Face à la plainte déposée par des magistrats contre le ministre de la Sécurité publique pour des propos jugés insultants envers leur corps de métier, le président de la République, Mahamat Idriss Deby Itno, a choisi de prendre clairement la défense de son collaborateur.
Dans un discours marquant, le chef de l’État a rappelé que la liberté d’expression constitue un pilier essentiel de la démocratie, s’appliquant aussi bien aux simples citoyens qu’aux responsables politiques, à condition de respecter le cadre légal en vigueur. « Quand des magistrats, chargés d’une mission publique, refusent toute forme de critique, cela risque d’ébranler les fondements mêmes de notre pacte social », a-t-il souligné.

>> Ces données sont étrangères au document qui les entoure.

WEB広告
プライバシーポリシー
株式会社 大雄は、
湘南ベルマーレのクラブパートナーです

C’est dans cette logique que Mahamat Idriss Deby Itno a décidé de ne plus présider le Conseil supérieur de la magistrature, une institution clé pour garantir l’indépendance de la justice.

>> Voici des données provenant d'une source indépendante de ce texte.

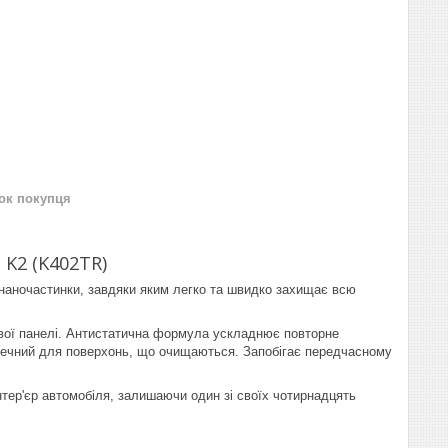
нок покупця
 K2 (K402TR)
і наночастинки, завдяки яким легко та швидко захищає всю
ової панелі. Антистатична формула ускладнює повторне
печний для поверхонь, що очищаються. Запобігає передчасному
нтер'єр автомобіля, залишаючи один зі своїх чотирнадцять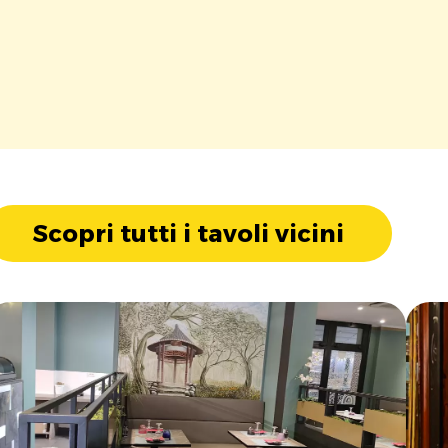
Scopri tutti i tavoli vicini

Le président a par ailleurs tenu à clarifier un point crucial : « Le ministre de la Sécurité n’a jamais attaqué la justice dans son ensemble, ni l’ensemble des magistrats. » Cette précision vise à recentrer le débat sur des enjeux de fond plutôt que sur des divergences personnelles.

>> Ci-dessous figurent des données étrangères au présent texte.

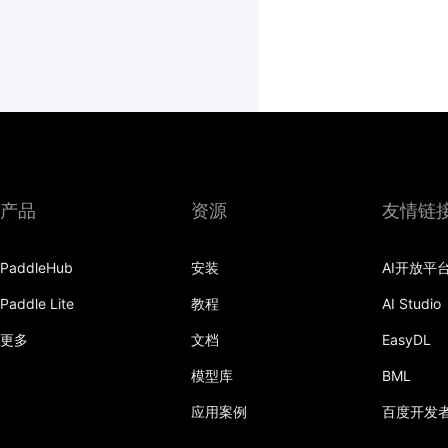
产品
资源
友情链
PaddleHub
安装
AI开放平
Paddle Lite
教程
AI Studio
更多
文档
EasyDL
模型库
BML
应用案例
百度开发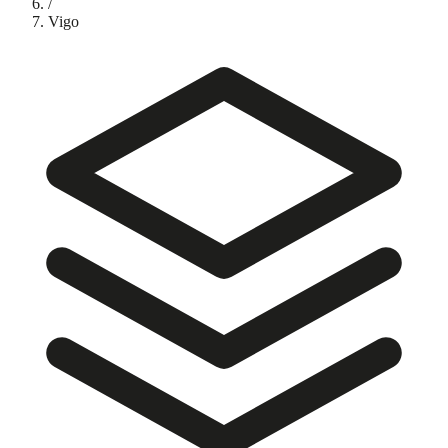
/
Vigo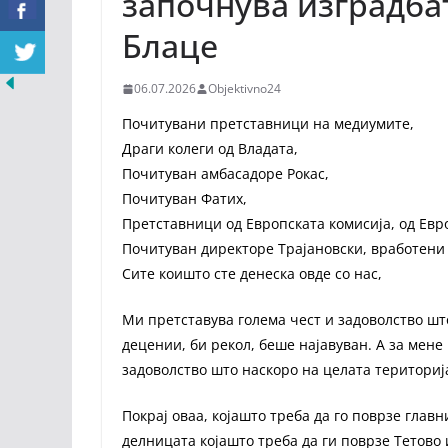
започнува изградбат
Блаце
06.07.2026
Objektivno24
Почитувани претставници на медиумите,
Драги колеги од Владата,
Почитуван амбасадоре Рокас,
Почитуван Фатих,
Претставници од Европската комисија, од Евро
Почитуван директоре Трајановски, вработени 
Сите коишто сте денеска овде со нас,
Ми претставува голема чест и задоволство шт
децении, би рекол, беше најавуван. А за мене
задоволство што наскоро на целата териториј
Покрај оваа, којашто треба да го поврзе главн
делницата којашто треба да ги поврзе Тетово 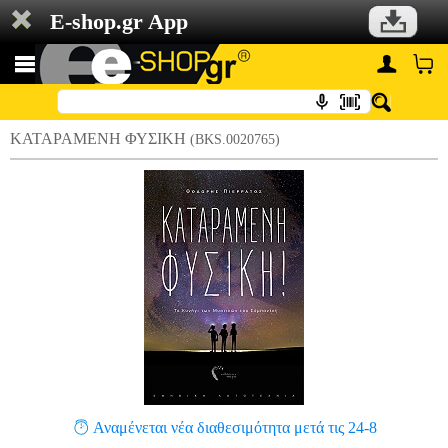
E-shop.gr App
ΚΑΤΑΡΑΜΕΝΗ ΦΥΣΙΚΗ
(BKS.0020765)
Αναμένεται νέα διαθεσιμότητα μετά τις 24-8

Tout en soulignant que le syndicalisme joue un rôle indispensable dans une démocratie saine, il a mis en garde contre les excès : « Soutenir une personne ou une catégorie professionnelle ne doit jamais justifier des attitudes contraires aux principes de justice et d’éthique. »
Pour contextualiser cette polémique, rappelons qu’une vidéo, largement diffusée sur les réseaux sociaux, montre le ministre de la Sécurité publique remettre en cause certaines décisions de justice, les qualifiant d’encourageantes pour le mensonge. Il avait même affirmé sa détermination à « déchirer les fausses ordonnances ».